4 Restrooms Treated as General Commercial Space
Healthcare restrooms require dedicated red-coded tools, hospital-grade disinfectants at correct dwell times, and meticulous high-touch surface attention. Standard restroom cleaning protocols are insufficient for immunocompromised patient populations.
5 No IPAC Training Documentation for Cleaning Staff
When inspectors or legal proceedings request IPAC training certificates for cleaning staff, most facilities cannot produce them. All healthcare cleaning staff should have current IPAC-specific training on file — not general cleaning orientation.
Legal and Professional Consequences
Healthcare-associated infections are tracked by Public Health Ontario. If an outbreak or significant infection is traced to your facility, investigators will examine cleaning protocols in detail. Inadequate cleaning — and especially a lack of documentation — can result in College complaints and professional discipline, patient liability claims, public health orders, and lasting reputational damage. IPAC compliance is fundamental risk management, not a box-ticking exercise.
How to Verify Your Cleaning is Actually IPAC-Compliant
Whether you use in-house staff or a contracted cleaning service, here is a practical checklist to verify compliance:
Every cleaning staff member assigned to your facility should have current IPAC-specific training documentation on file. General cleaning certification is not equivalent.
Check the label of each cleaning product used in your facility for the Health Canada DIN number. If no DIN is present, the product is not healthcare-grade and must be replaced immediately.
Watch a complete clean in person. Are surfaces left visibly wet for the full labeled contact time? Is fresh, colour-coded equipment used in each zone? Are gloves changed between areas?
Does your cleaning service use separate coloured cloths, mop heads, and buckets for different zones? Can every member of the cleaning team explain which colour belongs to which area?

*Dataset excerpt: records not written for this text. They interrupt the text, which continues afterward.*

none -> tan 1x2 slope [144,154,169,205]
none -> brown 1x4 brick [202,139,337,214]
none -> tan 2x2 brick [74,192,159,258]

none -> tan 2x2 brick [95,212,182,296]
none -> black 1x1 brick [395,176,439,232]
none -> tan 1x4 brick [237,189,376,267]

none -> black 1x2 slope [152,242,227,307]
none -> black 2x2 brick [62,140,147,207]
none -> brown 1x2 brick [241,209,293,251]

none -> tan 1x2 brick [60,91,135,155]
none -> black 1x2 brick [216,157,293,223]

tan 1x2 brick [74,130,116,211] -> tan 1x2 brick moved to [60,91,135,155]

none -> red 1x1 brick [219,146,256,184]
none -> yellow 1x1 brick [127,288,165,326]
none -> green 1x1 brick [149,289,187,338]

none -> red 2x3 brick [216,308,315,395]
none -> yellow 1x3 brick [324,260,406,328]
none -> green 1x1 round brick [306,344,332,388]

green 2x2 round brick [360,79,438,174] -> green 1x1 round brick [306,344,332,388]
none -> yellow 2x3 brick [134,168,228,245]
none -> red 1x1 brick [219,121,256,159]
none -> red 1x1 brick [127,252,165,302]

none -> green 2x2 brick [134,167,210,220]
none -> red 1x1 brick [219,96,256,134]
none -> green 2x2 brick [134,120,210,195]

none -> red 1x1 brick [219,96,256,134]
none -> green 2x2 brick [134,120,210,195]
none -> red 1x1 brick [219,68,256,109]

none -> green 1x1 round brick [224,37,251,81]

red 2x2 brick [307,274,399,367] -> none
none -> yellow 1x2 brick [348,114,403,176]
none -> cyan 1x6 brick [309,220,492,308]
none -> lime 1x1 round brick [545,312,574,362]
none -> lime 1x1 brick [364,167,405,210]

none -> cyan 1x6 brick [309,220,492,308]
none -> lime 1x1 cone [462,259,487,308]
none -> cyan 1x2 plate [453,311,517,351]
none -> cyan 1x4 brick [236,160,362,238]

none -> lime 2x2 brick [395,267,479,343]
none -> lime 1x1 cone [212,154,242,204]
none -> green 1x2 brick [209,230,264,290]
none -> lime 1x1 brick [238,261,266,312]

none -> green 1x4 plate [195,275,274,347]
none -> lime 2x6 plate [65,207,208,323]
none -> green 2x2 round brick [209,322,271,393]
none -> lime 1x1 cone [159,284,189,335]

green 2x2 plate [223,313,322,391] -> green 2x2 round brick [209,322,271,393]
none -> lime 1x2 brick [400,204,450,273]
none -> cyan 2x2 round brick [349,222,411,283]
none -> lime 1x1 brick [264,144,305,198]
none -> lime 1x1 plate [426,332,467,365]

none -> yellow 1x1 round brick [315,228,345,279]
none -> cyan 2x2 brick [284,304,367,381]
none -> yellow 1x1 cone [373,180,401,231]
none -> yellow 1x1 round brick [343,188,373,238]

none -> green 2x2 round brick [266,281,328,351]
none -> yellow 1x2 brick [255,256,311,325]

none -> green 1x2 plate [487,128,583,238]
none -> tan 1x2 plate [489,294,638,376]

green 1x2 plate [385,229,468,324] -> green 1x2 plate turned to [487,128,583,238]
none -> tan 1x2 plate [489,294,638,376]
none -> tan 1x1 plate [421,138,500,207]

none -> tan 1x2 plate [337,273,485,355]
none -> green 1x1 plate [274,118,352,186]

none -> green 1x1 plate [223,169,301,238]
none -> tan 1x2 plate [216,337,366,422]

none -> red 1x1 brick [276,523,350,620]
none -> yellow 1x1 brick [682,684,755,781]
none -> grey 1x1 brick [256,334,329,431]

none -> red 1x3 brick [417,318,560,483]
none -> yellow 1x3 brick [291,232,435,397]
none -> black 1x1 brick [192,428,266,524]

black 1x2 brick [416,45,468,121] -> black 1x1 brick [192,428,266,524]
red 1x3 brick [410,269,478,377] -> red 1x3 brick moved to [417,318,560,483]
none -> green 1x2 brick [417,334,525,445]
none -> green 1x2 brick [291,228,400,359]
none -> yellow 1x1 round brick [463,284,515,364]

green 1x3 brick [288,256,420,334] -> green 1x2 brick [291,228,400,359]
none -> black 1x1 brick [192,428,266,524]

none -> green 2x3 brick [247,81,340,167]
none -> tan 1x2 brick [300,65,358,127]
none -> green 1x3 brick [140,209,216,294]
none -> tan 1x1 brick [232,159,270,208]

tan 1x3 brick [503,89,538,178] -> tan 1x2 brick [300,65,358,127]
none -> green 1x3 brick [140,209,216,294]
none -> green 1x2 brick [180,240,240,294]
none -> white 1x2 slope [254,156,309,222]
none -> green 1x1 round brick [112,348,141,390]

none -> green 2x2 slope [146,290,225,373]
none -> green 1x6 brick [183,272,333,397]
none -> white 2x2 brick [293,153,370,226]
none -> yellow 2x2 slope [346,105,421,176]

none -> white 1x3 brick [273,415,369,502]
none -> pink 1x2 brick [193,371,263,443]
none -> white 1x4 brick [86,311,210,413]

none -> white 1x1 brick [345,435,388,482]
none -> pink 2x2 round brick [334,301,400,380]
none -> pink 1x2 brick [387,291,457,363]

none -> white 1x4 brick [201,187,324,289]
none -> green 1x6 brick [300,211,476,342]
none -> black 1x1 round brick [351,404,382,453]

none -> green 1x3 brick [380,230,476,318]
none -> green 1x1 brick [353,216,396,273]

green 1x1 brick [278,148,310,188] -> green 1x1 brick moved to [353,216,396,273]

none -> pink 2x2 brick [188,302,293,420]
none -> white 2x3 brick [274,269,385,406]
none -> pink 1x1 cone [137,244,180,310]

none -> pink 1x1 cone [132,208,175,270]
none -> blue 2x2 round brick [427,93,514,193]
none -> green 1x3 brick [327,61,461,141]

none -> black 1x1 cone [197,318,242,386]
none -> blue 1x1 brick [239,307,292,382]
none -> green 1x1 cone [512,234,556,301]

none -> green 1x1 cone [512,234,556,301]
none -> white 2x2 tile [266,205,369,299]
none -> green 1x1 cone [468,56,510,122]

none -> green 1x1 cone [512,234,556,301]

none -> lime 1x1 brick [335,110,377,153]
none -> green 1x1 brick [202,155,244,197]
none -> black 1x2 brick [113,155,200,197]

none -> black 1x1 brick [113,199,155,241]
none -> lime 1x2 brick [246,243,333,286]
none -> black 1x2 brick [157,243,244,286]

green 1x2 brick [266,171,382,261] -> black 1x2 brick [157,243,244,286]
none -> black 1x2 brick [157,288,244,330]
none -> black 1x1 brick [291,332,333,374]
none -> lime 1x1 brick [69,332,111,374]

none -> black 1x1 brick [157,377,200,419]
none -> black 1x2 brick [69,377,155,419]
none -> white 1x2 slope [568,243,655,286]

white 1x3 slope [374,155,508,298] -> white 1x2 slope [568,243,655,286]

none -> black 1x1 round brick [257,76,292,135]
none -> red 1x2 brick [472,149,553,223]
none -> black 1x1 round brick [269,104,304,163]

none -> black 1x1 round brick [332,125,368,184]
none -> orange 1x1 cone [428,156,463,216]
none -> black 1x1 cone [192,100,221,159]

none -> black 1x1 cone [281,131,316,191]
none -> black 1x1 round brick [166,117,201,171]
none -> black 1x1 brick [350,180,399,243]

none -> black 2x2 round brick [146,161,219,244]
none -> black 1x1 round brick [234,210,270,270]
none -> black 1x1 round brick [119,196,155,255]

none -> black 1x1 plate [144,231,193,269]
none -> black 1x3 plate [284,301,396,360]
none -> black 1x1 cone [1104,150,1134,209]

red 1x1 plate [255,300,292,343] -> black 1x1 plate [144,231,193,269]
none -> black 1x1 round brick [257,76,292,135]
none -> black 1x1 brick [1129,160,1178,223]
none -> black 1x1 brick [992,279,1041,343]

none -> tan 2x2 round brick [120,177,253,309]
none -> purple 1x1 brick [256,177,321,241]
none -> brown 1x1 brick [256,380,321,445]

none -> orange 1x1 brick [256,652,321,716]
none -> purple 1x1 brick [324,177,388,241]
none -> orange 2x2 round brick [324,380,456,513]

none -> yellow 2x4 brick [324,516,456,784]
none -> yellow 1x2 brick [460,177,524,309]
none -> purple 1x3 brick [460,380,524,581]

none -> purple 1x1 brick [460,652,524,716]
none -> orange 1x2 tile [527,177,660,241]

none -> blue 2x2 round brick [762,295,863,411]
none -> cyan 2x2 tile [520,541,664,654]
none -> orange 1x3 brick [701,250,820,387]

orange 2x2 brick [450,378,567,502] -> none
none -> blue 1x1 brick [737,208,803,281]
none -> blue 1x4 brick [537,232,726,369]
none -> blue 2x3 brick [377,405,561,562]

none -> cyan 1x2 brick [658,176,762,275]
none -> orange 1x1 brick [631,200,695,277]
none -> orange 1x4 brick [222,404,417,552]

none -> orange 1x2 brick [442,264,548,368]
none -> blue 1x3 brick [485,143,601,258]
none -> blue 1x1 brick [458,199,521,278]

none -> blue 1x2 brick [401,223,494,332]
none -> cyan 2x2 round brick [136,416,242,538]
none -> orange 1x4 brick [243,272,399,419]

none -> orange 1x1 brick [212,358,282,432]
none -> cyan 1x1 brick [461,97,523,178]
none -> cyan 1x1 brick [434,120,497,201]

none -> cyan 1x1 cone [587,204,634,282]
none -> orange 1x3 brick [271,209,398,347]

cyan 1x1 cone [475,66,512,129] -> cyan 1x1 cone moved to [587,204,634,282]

A signed, dated cleaning log should be left on-site after every single visit. If your provider does not produce these logs, you have no documentation of compliance for inspection purposes.
Who reviews cleaning quality, and how often? Is there a documented process for identifying and correcting deficiencies? Professional IPAC cleaning services have formal QA processes — not informal checks.
Get a Free IPAC Compliance Assessment
We'll assess your current cleaning protocols, identify any compliance gaps, and provide a clear summary of what needs to change to meet IPAC standards. No obligation — just clear answers about your infection control status.
Frequently Asked Questions
Conclusion: IPAC Compliance Protects Patients, Staff, and Your Practice
IPAC-compliant cleaning is not about perfection — it is about systematic processes that consistently prevent pathogen transmission. Every element of the protocol exists because evidence shows it works. The colour-coded system prevents cross-contamination. Hospital-grade DIN-registered disinfectants kill healthcare pathogens. Correct dwell times ensure the chemistry has time to work. Written documentation creates accountability.
For medical offices in Ontario, IPAC compliance should be viewed as fundamental professional infrastructure — as essential as your sterilization equipment or your EMR system. It protects your patients, your staff, your practice's regulatory standing, and your professional reputation.
The question is not whether you can afford IPAC-compliant cleaning — it is whether you can afford not to have it. One healthcare-associated infection, one outbreak investigation, one patient liability claim costs infinitely more than a properly implemented cleaning protocol.